> _Task item_
Only the text of the entries below should be returned, exactly as given, without pictures.
-- Opening Marker --
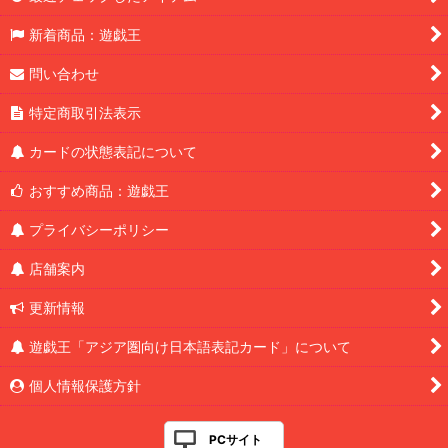
新着商品：遊戯王
問い合わせ
特定商取引法表示
カードの状態表記について
おすすめ商品：遊戯王
プライバシーポリシー
店舗案内
更新情報
遊戯王「アジア圏向け日本語表記カード」について
個人情報保護方針
PCサイト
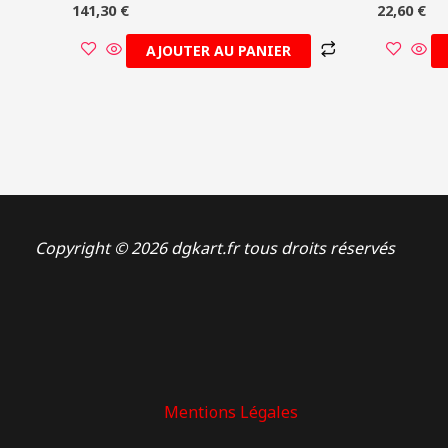
141,30
€
22,60
€
AJOUTER AU PANIER
Copyright © 2026 dgkart.fr tous droits réservés
Mentions Légales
-- Closing Marker --
> _Response below_
新着商品：遊戯王
問い合わせ
特定商取引法表示
カードの状態表記について
おすすめ商品：遊戯王
プライバシーポリシー
店舗案内
更新情報
遊戯王「アジア圏向け日本語表記カード」について
個人情報保護方針
PCサイト
141,30
€
22,60
€
AJOUTER AU PANIER
Copyright © 2026 dgkart.fr tous droits réservés
Mentions Légales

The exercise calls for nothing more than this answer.